Un inédito del Negro Fontanarrosa, en la Justicia

"Negar todo". Es el título del libro de cuentos inédito de Roberto Fontanarrosa que el autor tuvo que dictar en el último tramo de su vida. Daniel Divinsky, dueño de Ediciones De la Flor, y con quien el Negro trabajó durante 30 años, tiene todo listo para publicarlo, sin embargo la negativa de Franco, hijo de Fontanarrosa, y una posterior demanda del editor al único descendiente del escritor traba su llegada a las librerías.
Los cuentos estaban en manos de la viuda de Fontanarrosa, Gabriela Mahy. Algunos de los relatos el Negro no pudo escribirlos de puño y letra, sino que se vio obligado a dictarlos por el avance de la enfermedad por la que murió el 19 de julio de 2007. Ahora, ya fallecido parece que todo su legado deberá dirimirse en la Justicia.

A la batalla judicial que libra en los Tribunales rosarinos por los derechos intelectuales sobre su obra artística y literaria a través de una demanda entablada por Mahy al hijo del Negro, se sumó la intimación de este último a la editorial a través de cartas documento para evitar la última publicación.

Una negativa que la firma calificó de "infundada" y que la llevó en julio pasado a demandar a Franco en los Tribunales de la ciudad.

"El libro está terminado desde hace tiempo, pero la publicación deberá esperar a que se resuelva esta demanda; hasta que eso ocurra el esperado texto de cuentos del Negro no podrá estar en las librerías", aseguró el propio Divinsky.

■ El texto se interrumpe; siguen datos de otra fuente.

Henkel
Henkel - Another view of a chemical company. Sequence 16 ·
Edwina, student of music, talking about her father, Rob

El botín. Sin embargo, el verdadero botín está conformado por los derechos intelectuales sobre toda la obra artística y literaria del autor; en rigor, el usufructo de las regalías nada menos que por los próximos 70 años tal cual lo establece la ley 11.723.

En noviembre pasado, la viuda de Fontanarrosa accionó judicialmente contra Franco por los derechos sobre el legado del Negro. En la demanda se plantea que la disputa comenzó mucho antes de su muerte.

En noviembre de 2006, según el escrito, Franco "manipuló" a su padre para que antes de casarse con Mahy firmara una cesión a su favor por los derechos intelectuales de sus obras y establecía para el futuro un acuerdo de cómo se dividirían las regalías —sólo las posteriores al 2002 porque las anteriores quedaban todas en su poder—.

Es más, la acción judicial indica que Fontanarrosa sufrió "presiones" y tuvo que cumplir con "las exigencias de su hijo cual peaje para la celebración de su boda" apenas dos días más tarde, el 24 de noviembre. La historia, según se lee, no terminó allí: hubo disputas, angustias y batallas epistolares durante los casi ocho meses que el Negro siguió con vida. Con su muerte, resta que defina la Justicia. El peor de los chistes.